Rendering of ‘Current: LA River’ in Los Angeles (image courtesy Bloomberg Philanthropies)
On Tuesday Bloomberg Philanthropies, a foundation established by media billionaire and former New York City Mayor Michael Bloomberg, named Gary, Indiana, Los Angeles, Spartanburg, South Carolina, and the cities of Albany, Schenectady, and Troy in New York state as the recipients of its inaugural Public Art Challenge grants. The grants, which mayors of any US city with more than 30,000 residents could apply for, will provide up to $1 million toward the realization of each project over the next two years. The grants are intended to catalyze the public art projects, covering some of their preparatory and execution costs, but not all expenses.
The two most prominent motifs in the winning projects are the reuse of abandoned buildings or derelict urban spaces, and light. Both are present in the most large-scale of the four projects, artist Adam Frelin and architect Barbara Nelson’s Breathing Lights, which will involve the illumination of the street-facing windows in some 300 vacant and abandoned houses in Albany, Schenectady, and Troy. The slowly brightening and fading lights will create the impression that the buildings are breathing. In addition to the two- or three-month public illuminations, the project will conclude with “a regional summit on vacant homes and abandoned buildings to engage local residents, prospective buyers and investors, and policy makers,” which sounds a little like a gentrification strategy meeting, but will hopefully be a more enlightened gathering.

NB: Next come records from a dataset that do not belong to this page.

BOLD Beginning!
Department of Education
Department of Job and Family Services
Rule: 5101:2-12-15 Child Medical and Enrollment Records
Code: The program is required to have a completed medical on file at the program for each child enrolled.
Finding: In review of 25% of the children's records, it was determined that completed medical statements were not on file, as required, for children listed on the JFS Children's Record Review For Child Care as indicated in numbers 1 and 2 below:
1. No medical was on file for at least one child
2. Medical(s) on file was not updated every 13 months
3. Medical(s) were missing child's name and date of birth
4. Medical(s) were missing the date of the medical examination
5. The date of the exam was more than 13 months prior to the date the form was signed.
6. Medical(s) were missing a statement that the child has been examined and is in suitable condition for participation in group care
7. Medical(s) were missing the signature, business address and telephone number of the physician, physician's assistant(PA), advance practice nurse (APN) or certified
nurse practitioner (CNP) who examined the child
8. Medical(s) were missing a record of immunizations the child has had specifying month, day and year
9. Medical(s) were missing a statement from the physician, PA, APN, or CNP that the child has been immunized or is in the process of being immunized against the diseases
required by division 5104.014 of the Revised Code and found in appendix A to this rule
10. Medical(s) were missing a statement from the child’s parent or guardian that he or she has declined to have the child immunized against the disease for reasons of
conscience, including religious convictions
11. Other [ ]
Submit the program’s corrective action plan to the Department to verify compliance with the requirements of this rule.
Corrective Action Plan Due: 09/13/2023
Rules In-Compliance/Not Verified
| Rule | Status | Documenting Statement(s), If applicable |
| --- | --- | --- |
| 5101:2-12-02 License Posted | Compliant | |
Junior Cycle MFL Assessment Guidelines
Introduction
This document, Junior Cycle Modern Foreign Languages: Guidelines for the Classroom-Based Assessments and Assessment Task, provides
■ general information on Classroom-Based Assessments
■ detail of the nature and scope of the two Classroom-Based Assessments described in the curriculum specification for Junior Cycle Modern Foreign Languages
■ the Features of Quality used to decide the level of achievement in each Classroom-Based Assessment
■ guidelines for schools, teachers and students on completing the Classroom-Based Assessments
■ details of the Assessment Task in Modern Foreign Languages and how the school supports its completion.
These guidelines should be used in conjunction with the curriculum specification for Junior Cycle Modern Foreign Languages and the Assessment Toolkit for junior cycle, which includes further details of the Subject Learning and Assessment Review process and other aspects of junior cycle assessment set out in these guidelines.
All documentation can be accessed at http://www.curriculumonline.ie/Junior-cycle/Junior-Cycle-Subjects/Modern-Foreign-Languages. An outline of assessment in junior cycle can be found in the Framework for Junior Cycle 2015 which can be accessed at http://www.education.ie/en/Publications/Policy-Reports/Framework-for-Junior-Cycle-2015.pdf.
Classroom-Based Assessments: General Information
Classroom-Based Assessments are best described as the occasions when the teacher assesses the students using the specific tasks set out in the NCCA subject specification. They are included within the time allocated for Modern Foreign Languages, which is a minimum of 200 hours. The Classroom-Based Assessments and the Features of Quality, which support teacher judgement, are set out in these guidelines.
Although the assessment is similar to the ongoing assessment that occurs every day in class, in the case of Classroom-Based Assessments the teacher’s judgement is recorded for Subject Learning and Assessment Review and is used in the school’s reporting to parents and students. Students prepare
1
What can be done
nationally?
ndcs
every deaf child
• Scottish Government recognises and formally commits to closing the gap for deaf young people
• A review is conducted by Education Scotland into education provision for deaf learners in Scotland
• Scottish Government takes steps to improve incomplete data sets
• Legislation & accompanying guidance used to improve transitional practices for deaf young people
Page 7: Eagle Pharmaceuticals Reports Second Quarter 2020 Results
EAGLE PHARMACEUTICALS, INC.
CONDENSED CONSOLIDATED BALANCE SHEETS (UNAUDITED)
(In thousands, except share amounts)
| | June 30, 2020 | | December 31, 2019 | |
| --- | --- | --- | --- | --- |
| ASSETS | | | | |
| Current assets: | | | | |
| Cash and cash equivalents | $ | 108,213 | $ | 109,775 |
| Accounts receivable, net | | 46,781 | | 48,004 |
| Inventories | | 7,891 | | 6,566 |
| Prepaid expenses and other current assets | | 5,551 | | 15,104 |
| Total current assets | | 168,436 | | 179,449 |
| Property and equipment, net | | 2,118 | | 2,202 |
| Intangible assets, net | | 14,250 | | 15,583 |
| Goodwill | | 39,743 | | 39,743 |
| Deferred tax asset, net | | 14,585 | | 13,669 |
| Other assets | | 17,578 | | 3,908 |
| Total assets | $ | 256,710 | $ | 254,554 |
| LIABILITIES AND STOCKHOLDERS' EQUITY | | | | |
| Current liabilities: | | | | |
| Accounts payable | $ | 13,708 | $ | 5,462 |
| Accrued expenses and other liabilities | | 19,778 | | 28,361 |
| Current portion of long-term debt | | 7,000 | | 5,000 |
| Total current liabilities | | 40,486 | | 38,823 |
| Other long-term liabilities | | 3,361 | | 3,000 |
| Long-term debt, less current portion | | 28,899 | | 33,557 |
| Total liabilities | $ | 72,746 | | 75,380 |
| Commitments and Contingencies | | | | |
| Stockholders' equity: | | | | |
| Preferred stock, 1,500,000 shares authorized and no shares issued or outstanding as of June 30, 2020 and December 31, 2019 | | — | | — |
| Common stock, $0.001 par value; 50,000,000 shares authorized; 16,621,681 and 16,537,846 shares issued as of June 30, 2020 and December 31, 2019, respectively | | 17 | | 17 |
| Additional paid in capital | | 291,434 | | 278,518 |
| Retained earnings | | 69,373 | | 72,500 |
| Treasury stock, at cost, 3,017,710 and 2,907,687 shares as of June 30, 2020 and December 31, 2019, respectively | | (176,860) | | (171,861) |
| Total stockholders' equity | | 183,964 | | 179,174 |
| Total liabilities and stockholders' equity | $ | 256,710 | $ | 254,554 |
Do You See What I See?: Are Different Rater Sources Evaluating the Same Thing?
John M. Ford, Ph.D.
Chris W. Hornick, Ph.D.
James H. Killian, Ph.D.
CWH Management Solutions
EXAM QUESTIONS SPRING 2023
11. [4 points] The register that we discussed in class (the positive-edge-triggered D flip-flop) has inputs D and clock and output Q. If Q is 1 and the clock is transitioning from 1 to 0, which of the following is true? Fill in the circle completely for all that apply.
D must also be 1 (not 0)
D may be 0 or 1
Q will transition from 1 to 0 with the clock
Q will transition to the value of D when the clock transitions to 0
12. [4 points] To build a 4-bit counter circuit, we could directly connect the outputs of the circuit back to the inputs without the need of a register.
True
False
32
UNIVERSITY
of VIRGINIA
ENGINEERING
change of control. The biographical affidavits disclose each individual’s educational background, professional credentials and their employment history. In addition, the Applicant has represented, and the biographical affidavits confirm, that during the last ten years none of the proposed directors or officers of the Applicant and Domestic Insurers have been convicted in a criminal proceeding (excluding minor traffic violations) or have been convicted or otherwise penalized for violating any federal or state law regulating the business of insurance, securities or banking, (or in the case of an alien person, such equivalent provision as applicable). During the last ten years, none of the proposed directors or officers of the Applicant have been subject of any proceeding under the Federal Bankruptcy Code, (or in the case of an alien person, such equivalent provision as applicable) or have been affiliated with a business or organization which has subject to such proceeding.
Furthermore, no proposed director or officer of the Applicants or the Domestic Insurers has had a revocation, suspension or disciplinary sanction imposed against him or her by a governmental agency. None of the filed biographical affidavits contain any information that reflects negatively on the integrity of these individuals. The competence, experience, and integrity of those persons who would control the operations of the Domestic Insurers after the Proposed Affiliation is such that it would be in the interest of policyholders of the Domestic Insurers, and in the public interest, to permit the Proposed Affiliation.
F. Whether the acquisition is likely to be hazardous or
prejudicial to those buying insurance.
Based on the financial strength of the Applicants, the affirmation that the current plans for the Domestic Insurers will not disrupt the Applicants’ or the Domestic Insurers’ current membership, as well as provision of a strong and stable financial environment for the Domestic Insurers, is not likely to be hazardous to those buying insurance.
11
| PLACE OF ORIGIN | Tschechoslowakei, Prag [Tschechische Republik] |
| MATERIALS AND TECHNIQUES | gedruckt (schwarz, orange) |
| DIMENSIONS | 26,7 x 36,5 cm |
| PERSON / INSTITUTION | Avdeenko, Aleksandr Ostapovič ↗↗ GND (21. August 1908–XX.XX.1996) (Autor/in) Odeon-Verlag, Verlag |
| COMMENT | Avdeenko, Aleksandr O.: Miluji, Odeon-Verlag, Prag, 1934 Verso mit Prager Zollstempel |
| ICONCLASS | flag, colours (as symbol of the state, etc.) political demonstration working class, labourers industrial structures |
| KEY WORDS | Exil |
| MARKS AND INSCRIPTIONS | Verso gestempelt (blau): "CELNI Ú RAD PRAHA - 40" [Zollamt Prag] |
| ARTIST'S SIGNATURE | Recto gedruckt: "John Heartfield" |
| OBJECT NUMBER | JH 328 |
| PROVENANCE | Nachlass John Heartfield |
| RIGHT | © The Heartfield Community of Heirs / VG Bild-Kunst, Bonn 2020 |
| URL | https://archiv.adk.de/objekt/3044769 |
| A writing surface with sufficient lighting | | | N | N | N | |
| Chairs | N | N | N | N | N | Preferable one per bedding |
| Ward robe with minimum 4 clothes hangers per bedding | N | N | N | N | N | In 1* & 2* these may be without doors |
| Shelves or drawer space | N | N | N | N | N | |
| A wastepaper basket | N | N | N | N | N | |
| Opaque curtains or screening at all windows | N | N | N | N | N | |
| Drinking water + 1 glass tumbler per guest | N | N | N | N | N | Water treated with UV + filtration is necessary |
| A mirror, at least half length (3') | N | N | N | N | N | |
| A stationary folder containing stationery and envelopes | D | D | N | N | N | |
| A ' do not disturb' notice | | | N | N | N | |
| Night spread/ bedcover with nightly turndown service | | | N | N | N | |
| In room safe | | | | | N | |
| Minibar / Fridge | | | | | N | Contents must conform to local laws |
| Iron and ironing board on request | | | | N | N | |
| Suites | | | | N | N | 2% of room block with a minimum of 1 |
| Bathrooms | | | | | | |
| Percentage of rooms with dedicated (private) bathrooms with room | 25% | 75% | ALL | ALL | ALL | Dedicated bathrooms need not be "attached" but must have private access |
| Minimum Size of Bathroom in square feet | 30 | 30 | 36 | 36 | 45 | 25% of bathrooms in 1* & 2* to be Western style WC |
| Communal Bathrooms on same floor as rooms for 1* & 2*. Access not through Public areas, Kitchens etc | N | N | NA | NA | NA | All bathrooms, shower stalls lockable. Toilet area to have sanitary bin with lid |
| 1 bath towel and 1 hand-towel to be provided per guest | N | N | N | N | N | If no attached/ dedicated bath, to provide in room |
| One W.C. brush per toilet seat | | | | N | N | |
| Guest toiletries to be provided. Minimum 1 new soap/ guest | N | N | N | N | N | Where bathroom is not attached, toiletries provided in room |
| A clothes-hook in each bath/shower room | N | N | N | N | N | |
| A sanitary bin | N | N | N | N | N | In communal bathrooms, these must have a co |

Another winning project that will turn a vacant building into a civic center — with the help of the artist whose practice revolves around such acts of urban reclamation, Theaster Gates — is Gary, Indiana’s ArtHouse: A Social Kitchen. In addition to three new artworks commissioned for the building, the project will be organized around a community kitchen and culinary institute. (The ArtHouse project also received a $650,000 grant from the Knight Foundation in March.) Also making adaptive reuse of undervalued urban spaces, the City of Los Angeles will put its Public Art Challenge grant money toward commissioning 15 new artworks as part of the city’s inaugural Public Art Biennial. Works will be installed at sites throughout the city that call attention to local environmental issues, including alongside the Los Angeles River. And lastly, another grantee of the luminescent persuasion is Seeing Spartanburg in a New Light, a project by artist Erwin Redl that will take place during National Night Out, an annual event aimed at improving relations between communities and their police departments. With the goal of improving public safety, Redl will create LED installations in city-owned spaces in five Spartanburg neighborhoods.
In all 237 municipalities submitted proposals for the Public Art Challenge grants, about half of them are in towns with fewer than 100,000 inhabitants. Visual art proposals accounted for the lion’s share (61%) of projects seeking Bloomberg Philanthropies grants, while 19% were multi-disciplinary, 17% incorporated digital media, and just 3% proposed performing arts projects.